→ **Task**
The answer must be every line from the entries below that contains "lines".

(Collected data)
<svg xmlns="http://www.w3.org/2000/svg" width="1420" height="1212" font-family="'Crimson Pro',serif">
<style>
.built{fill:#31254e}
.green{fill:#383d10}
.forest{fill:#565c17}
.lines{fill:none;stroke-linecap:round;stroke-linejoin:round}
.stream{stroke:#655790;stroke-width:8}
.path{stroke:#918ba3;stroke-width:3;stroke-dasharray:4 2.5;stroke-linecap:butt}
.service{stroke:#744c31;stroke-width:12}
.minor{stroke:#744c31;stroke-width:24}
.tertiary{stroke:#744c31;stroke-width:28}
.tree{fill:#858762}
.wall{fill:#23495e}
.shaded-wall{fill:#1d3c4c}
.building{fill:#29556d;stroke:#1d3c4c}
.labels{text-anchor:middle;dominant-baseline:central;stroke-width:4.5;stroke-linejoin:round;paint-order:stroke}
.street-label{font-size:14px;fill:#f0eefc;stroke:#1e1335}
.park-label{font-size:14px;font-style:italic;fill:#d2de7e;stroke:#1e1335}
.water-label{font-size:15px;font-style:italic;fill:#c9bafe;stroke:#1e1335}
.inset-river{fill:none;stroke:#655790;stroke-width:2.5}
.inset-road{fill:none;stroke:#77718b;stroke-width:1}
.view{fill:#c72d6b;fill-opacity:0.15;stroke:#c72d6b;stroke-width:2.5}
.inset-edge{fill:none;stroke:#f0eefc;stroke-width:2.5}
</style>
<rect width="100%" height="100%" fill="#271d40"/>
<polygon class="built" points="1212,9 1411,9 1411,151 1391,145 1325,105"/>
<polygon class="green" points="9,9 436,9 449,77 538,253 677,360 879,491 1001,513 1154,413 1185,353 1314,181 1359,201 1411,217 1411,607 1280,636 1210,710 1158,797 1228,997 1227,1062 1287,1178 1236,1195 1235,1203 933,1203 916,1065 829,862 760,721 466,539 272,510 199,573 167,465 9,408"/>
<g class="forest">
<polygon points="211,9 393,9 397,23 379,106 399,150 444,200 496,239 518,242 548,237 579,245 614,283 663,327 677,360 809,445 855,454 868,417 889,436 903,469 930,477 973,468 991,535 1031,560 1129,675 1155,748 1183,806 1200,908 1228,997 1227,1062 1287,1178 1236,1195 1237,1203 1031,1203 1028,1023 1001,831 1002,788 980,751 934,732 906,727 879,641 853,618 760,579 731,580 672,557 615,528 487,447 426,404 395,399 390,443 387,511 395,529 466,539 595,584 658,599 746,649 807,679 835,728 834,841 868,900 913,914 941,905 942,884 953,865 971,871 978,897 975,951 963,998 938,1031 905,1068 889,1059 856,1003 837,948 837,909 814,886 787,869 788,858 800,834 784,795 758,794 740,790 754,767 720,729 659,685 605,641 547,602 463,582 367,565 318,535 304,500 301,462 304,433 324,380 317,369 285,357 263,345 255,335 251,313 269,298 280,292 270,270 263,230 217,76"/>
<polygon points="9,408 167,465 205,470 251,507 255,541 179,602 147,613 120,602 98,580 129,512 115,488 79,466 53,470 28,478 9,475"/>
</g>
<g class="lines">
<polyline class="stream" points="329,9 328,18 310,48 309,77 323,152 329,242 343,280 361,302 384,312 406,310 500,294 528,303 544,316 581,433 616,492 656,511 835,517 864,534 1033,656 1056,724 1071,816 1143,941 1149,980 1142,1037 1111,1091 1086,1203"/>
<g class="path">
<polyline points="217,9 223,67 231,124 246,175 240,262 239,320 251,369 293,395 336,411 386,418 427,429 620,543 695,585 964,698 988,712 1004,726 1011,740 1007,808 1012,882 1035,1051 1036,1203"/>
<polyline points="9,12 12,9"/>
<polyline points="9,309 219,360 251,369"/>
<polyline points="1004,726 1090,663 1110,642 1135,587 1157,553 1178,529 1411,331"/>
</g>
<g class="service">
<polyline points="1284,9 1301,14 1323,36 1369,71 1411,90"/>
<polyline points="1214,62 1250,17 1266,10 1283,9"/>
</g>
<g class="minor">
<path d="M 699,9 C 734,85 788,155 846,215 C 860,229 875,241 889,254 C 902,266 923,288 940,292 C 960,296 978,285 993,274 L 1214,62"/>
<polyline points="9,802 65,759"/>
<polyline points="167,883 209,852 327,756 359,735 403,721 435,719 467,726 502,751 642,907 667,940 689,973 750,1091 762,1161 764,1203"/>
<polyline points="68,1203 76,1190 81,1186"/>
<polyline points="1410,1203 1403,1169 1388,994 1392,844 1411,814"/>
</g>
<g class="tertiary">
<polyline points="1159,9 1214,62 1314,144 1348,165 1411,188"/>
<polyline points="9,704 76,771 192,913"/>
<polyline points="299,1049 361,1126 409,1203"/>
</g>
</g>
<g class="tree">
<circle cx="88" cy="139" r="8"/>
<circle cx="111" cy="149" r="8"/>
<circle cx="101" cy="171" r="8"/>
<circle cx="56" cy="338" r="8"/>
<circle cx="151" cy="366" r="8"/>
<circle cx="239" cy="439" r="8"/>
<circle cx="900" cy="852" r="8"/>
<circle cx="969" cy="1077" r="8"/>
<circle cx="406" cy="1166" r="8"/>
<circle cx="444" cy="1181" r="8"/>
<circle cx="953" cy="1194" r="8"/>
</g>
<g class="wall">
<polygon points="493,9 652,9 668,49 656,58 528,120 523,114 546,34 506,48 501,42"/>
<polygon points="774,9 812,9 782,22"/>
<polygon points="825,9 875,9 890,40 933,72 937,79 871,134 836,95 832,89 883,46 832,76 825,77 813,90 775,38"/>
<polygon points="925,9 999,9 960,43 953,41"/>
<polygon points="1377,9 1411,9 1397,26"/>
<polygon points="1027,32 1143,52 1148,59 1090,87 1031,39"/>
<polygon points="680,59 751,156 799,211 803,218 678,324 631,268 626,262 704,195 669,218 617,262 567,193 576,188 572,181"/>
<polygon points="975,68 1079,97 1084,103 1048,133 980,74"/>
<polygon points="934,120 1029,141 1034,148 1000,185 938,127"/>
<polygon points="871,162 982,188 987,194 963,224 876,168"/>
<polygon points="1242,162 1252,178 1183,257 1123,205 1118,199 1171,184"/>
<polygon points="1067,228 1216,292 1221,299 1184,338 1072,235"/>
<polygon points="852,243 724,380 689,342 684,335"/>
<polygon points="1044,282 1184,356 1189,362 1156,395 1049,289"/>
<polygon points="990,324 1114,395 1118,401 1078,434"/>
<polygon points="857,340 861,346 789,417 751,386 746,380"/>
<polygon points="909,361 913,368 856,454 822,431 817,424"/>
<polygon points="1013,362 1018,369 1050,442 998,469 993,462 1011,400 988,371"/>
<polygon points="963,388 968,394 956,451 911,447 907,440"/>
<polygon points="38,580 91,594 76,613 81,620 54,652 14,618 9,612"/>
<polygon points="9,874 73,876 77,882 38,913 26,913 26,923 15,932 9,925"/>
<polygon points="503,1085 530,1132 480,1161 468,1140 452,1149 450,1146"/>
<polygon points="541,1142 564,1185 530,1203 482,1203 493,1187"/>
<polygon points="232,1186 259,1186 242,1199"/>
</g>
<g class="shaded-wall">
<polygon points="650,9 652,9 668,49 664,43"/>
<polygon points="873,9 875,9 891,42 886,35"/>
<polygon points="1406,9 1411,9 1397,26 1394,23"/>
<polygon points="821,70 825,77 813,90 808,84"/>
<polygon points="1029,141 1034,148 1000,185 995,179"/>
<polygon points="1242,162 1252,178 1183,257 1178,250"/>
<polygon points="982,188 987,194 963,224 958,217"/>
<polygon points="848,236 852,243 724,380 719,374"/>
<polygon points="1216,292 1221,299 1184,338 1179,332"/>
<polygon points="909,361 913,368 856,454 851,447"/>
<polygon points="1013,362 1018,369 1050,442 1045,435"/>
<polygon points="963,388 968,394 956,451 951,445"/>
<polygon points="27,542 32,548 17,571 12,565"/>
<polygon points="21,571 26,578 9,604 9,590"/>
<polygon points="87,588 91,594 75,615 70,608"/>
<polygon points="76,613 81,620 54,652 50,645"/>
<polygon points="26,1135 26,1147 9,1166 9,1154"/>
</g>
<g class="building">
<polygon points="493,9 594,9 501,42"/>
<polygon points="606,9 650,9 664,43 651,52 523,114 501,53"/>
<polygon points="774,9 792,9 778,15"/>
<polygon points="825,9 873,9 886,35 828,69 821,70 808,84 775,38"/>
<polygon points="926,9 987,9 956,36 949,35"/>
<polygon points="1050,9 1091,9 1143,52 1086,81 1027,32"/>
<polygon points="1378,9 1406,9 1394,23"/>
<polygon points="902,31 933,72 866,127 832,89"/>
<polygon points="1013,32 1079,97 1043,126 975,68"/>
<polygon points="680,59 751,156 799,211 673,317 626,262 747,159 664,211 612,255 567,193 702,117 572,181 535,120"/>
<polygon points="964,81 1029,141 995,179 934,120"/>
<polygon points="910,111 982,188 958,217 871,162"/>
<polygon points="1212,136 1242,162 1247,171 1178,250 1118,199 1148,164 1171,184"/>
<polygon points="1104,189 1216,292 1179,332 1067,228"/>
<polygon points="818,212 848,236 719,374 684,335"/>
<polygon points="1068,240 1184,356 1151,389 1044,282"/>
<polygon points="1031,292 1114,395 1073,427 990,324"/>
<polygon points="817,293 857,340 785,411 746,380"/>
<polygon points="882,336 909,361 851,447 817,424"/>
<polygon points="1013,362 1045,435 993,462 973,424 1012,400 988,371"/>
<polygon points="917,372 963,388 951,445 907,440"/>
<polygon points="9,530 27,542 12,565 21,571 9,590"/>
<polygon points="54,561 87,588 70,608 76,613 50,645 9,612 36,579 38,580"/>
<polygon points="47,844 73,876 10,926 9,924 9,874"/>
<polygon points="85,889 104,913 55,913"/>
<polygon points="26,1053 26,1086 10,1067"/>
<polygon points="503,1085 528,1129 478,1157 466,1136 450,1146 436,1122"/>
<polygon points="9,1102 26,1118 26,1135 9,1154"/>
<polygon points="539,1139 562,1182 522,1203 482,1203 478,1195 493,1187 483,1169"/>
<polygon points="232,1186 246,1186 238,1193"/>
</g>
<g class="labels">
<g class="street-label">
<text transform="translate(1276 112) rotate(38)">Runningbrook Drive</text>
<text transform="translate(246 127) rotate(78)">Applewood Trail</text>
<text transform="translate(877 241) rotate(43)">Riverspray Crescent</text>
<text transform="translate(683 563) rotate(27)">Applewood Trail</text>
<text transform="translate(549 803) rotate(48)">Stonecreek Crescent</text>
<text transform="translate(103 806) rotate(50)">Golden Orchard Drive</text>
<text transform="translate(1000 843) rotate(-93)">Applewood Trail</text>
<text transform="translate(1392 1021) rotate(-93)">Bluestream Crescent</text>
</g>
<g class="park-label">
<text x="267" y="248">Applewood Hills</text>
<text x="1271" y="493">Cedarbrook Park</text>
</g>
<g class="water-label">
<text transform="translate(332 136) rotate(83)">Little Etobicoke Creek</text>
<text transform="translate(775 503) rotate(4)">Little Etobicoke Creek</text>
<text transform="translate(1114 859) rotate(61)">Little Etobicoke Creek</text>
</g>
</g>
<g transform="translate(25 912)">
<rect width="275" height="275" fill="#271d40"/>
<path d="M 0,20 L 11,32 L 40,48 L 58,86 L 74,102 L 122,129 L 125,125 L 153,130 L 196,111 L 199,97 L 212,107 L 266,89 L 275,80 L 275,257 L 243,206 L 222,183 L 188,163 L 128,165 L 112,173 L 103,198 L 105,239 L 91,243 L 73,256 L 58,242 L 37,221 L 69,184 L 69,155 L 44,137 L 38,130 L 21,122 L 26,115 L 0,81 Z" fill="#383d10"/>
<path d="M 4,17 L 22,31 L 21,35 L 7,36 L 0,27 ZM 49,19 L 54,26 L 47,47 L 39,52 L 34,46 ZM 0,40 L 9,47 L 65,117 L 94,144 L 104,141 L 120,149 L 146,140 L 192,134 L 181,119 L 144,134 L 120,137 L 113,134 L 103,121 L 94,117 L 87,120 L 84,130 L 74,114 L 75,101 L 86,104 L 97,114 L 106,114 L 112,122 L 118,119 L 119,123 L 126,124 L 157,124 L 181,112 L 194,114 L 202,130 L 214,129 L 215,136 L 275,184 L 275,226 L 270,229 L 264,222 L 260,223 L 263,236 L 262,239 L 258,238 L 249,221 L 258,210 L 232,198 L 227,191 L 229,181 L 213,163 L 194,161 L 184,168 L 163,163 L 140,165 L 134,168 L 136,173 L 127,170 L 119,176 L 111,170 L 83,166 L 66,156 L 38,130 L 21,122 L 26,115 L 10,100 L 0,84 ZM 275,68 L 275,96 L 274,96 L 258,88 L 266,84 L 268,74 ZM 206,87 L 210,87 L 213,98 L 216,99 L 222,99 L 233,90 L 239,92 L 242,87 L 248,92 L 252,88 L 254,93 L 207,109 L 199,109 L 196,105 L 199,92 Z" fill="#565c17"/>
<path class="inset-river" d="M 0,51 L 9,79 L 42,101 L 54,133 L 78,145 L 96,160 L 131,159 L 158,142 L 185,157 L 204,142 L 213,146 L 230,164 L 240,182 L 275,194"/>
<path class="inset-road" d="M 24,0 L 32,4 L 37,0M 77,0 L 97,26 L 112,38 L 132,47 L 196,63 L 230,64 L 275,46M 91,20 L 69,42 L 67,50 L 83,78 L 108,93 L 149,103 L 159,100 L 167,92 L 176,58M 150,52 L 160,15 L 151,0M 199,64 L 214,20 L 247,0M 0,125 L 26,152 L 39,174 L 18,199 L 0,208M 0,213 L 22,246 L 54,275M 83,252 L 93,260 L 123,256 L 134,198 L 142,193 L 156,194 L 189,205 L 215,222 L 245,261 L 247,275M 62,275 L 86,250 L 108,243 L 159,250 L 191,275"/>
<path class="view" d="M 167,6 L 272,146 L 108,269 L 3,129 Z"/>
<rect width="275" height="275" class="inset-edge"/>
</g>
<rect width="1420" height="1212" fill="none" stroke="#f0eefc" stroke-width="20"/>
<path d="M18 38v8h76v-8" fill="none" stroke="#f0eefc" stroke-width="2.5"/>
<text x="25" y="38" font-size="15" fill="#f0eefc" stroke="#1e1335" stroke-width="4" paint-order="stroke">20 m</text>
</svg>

→ **The completed task**
.lines{fill:none;stroke-linecap:round;stroke-linejoin:round}
<g class="lines">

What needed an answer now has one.